### [Reading passage]
Man, I wish I lived closer to you guys!


----------



## blk88verde (Apr 30, 2011)

Two weeks to go!! Just a reminder-Watkins Glen opening weekend meet is April 18th. I need to confirm with Rob at the Glen before next weekend how many of will be on the track.


----------



## Tomko (Jun 1, 2013)

blk88verde said:


> Two weeks to go!! Just a reminder-Watkins Glen opening weekend meet is April 18th. I need to confirm with Rob at the Glen before next weekend how many of will be on the track.


I am rock solid on with my brother at the wheel of his CTS sport. 

Also looking forward to the company of other members and that splendid pizza and onion rings at Jerlando's.


----------



## oilburner (Jun 13, 2013)

will be there for sure , staying in Niagara falls Friday nite.


----------



## blk88verde (Apr 30, 2011)

Excellent, looking forward to seeing everyone. We are (the BMW contingent) staying the Friday night in Elmira, approx. 30 mins from the Glen.


----------



## Tomko (Jun 1, 2013)

blk88verde said:


> Excellent, looking forward to seeing everyone. We are (the BMW contingent) staying the Friday night in Elmira, approx. 30 mins from the Glen.


I stayed once at the Country Inn and Suites in Elmira and was impressed. Really enjoyed their indoor swimming pool and fresh cookies too.


----------



## blk88verde (Apr 30, 2011)

> I stayed once at the Country Inn and Suites in Elmira and was impressed. Really enjoyed their indoor swimming pool and fresh cookies too.


 Looks nice but a little pricey.


----------



## blk88verde (Apr 30, 2011)

Just letting everyone know you can still attend the meet and enjoy a few laps around Watkins Glen. I have until the end of this week to finalize and let the track(Rob) know how many of us to expect. You will have a great time, I can assure you that.


----------



## Tomko (Jun 1, 2013)

It was a blast last year! 

I'm making a 10 hour round trip to do it - and I highly recommend it. 

And I'm not even remotely a racing kind of guy.


----------



## blk88verde (Apr 30, 2011)

One week to go!! If you want to join us let me know.


----------



## blk88verde (Apr 30, 2011)

Update - I spoke to Rob at the Track yesterday. We are all set with our slot. Looking forward to meeting with everyone and having a blast on the track.


----------



## blk88verde (Apr 30, 2011)

Weather.com is showing 65 degrees and mostly sunny at the Glen for the meet on Saturday.


----------



## blk88verde (Apr 30, 2011)

### [Recorded data]
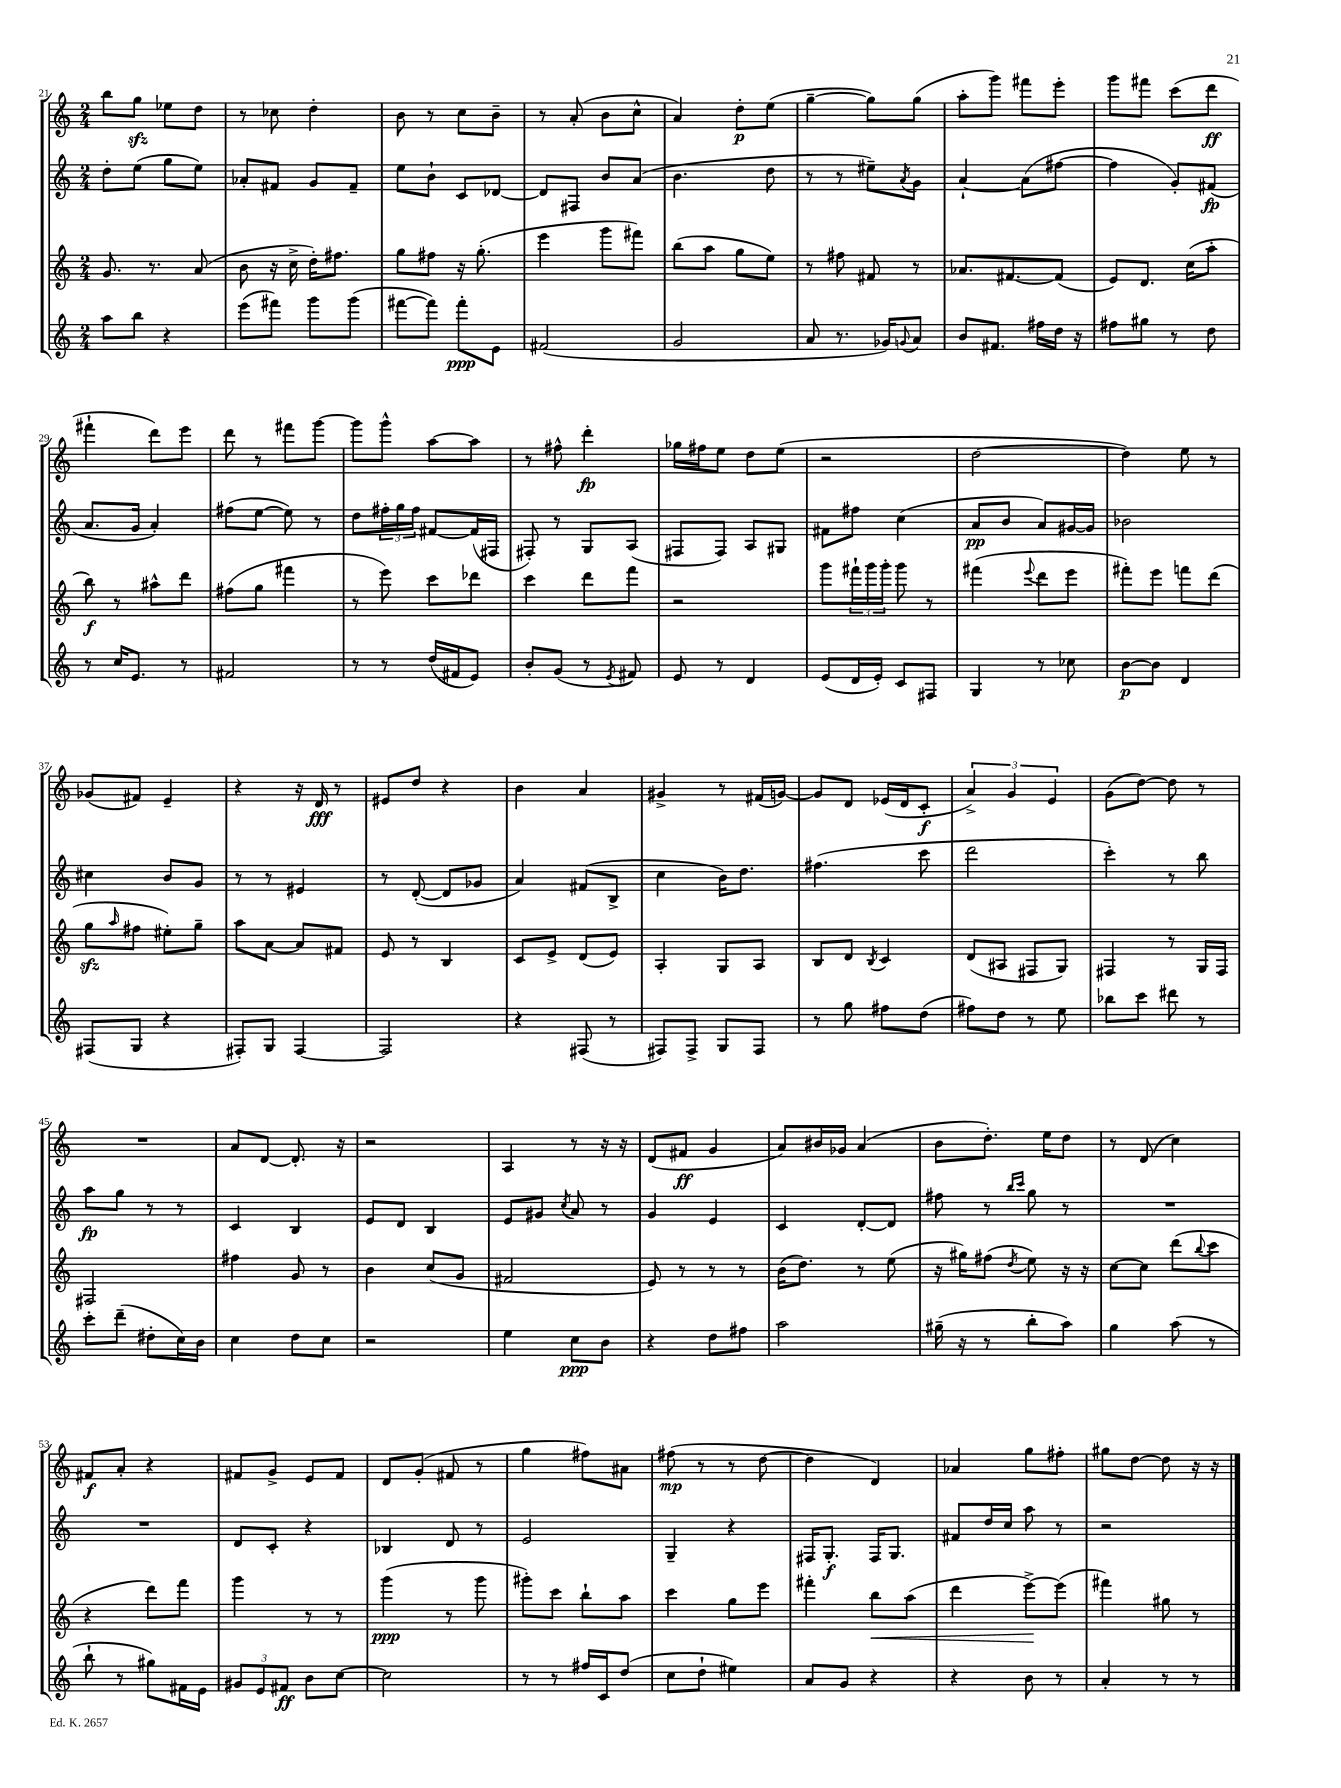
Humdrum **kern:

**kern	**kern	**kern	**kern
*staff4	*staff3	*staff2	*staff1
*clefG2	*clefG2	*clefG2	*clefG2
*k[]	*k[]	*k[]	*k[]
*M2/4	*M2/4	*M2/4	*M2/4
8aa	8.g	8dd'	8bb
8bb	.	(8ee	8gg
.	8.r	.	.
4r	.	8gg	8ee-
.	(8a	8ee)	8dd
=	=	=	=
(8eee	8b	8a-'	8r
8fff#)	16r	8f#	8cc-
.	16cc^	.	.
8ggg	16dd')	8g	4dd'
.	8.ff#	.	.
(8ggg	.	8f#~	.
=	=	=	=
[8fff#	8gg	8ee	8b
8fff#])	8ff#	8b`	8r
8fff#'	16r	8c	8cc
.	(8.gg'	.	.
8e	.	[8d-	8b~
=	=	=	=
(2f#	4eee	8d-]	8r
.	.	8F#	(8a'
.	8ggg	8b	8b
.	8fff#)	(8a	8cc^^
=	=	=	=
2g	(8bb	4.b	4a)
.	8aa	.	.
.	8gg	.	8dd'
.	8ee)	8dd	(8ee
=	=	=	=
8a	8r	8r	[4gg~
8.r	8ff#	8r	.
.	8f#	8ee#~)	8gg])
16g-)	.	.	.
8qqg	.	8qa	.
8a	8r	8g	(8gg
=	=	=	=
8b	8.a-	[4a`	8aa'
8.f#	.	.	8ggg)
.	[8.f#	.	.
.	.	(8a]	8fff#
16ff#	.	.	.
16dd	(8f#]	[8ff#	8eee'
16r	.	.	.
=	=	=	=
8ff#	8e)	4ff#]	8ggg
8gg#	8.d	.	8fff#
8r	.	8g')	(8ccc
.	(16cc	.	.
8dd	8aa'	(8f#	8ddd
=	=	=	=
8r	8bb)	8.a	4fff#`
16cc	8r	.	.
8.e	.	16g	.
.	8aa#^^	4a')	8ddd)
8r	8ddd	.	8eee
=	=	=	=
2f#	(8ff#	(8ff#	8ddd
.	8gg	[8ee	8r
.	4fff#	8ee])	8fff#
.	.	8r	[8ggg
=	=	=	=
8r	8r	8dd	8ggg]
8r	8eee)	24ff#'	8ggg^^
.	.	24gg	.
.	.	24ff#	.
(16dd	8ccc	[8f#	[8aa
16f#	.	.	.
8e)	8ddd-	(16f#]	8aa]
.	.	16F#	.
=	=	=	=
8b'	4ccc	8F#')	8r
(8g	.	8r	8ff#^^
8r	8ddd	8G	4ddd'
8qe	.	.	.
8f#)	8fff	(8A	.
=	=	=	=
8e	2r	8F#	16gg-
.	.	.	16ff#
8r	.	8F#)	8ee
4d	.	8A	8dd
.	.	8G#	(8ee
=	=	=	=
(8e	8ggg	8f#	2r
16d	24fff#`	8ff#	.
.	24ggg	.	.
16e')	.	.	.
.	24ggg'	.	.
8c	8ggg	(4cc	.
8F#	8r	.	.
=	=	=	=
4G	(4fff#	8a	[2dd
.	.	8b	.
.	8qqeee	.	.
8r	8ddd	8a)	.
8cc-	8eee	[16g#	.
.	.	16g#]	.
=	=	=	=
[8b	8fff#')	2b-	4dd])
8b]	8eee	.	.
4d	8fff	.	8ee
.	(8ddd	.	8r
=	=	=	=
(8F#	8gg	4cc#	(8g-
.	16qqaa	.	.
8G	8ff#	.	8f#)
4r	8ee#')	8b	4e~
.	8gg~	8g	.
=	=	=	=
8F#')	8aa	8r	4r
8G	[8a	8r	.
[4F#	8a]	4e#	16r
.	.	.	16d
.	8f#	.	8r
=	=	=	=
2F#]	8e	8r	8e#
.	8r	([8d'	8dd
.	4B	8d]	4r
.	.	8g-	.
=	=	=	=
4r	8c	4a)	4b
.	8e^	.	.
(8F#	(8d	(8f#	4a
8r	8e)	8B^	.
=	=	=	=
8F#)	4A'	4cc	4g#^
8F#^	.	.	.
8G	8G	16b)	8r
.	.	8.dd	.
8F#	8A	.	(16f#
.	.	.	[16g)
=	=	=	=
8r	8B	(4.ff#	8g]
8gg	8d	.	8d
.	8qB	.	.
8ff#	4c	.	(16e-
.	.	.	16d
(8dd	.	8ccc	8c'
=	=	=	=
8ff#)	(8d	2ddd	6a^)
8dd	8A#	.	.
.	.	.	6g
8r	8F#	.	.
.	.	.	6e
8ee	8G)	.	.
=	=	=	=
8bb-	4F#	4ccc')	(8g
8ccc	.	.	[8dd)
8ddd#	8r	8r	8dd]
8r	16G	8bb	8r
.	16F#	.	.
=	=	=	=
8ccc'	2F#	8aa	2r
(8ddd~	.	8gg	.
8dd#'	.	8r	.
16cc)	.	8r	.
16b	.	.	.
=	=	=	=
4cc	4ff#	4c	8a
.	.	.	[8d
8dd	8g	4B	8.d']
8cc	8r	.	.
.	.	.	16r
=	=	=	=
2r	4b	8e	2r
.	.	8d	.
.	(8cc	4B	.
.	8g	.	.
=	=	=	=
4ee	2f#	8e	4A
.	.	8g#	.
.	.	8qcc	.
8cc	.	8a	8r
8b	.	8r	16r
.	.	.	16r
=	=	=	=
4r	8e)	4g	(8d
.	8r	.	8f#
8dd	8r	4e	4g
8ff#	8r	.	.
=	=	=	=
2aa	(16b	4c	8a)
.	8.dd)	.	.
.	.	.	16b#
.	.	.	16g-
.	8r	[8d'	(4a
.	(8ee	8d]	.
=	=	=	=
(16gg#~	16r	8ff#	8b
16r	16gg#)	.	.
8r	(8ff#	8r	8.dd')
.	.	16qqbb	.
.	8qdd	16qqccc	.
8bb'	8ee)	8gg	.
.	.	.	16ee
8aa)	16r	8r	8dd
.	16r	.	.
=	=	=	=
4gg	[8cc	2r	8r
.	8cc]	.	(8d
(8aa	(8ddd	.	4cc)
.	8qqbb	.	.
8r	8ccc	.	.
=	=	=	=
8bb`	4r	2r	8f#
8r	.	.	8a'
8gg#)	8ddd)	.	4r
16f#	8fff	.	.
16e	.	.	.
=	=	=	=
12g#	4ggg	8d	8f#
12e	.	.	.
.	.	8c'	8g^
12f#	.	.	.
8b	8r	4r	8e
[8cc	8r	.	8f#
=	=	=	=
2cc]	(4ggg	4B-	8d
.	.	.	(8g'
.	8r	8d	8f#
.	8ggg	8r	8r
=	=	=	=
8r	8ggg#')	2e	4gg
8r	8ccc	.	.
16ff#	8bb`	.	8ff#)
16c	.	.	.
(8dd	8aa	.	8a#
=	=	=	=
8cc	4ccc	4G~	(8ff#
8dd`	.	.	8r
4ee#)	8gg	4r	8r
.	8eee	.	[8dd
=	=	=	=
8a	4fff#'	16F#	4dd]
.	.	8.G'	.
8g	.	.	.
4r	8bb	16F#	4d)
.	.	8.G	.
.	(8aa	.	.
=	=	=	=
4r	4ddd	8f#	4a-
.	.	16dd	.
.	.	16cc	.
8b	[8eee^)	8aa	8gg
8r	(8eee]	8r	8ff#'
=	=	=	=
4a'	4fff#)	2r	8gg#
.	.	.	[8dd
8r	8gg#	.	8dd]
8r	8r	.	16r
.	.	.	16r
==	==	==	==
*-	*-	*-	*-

### [Complete the following]
- A) In the forum thread about the Watkins Glen meet, where is the BMW contingent staying on the Friday night?
- B) Extend the forum thread about the Watkins Glen meet, starting right after its final line.

### [Exercise results]
- A) In Elmira, about 30 minutes from the Glen.

- B)
So today, I went to a BMW UDE (Ultimate Driving Experience) held at MetLife Stadium in NJ. The reason it has to do with Watkins Glen, was that I mentioned to my driving Instructor - LeeAnn, that I was going to the Glen for Opening weekend. She absolutely loves that track. She said the only other comparable track in the US would be COTA in Texas. Just thought I would share. By the way she gave me some great driving tips/instructions. Two of her drivers at the event had the Fastest times.


----------



## oilburner (Jun 13, 2013)

blk88verde said:


> So today, I went to a BMW UDE (Ultimate Driving Experience) held at MetLife Stadium in NJ. The reason it has to do with Watkins Glen, was that I mentioned to my driving Instructor - LeeAnn, that I was going to the Glen for Opening weekend. She absolutely loves that track. She said the only other comparable track in the US would be COTA in Texas. Just thought I would share. By the way she gave me some great driving tips/instructions. Two of her drivers at the event had the Fastest times.


ask her if she knows of Mosport here in Ontario.


----------



## blk88verde (Apr 30, 2011)

> ask her if she knows of Mosport here in Ontario.


 Not possible to ask her now, however she did mention Road Atlanta. She said it was one of the better tracks before it was redone.


----------



## blk88verde (Apr 30, 2011)

Just saw the weather report is even better. Sounds like a perfect day 68 and partly cloudy for the Glen on Saturday. See you all there.


----------



## blk88verde (Apr 30, 2011)

Was planning on taking my 04 GTO to Watkins Glen, but discovered the power steering cooler is leaking this afternoon. Got to get that fixed for the Lordstown meet. So will be taking my 2014 320i to the Glen instead.


----------



## Kman220 (Feb 15, 2015)

oilburner said:


> ask her if she knows of Mosport here in Ontario.


I've heard of it. They do track days for bikes too right? I think I've seen bike there before


----------



## blk88verde (Apr 30, 2011)

Hope everyone makes it to the meet safely tomorrow. I am at Horseheads for the evening about 25 mins from Watkins Glen. My son had a front tire blow out on his way up, but got the tire replaced, so slowed him down a bit. Should be here in a few hours and will be staying with me. The good news is at least he won't have a blow out at 100 mph on the track. Be safe.


----------



## blk88verde (Apr 30, 2011)

The weather report is even better - 70 degrees and sunny for Watkins Glen for tomorrow. Perfect weather.


----------



## blk88verde (Apr 30, 2011)

We had six cars show up today, four members all with a guest and 2 non members each with a guest, so 12 people total. Oilburner and kman220 brought their Cruze's. Our group got joined up with a bunch of Camaro's including ZL1's and SS's, might have been some z28's. I have a video and a bunch of pictures I will post in the next day or so. I was pretty impressed with my son's Hybrid BMW AH3 accelerating so strongly staying close to a Grey ZL1 he was tailing. It was great meeting up with the members and their guests. Some of us were able to get together for lunch afterward. Pretty Awesome time. Perfect day - a little windy though.


----------



## Tomko (Jun 1, 2013)

I just got back a few minutes ago and I must express what a success the day was.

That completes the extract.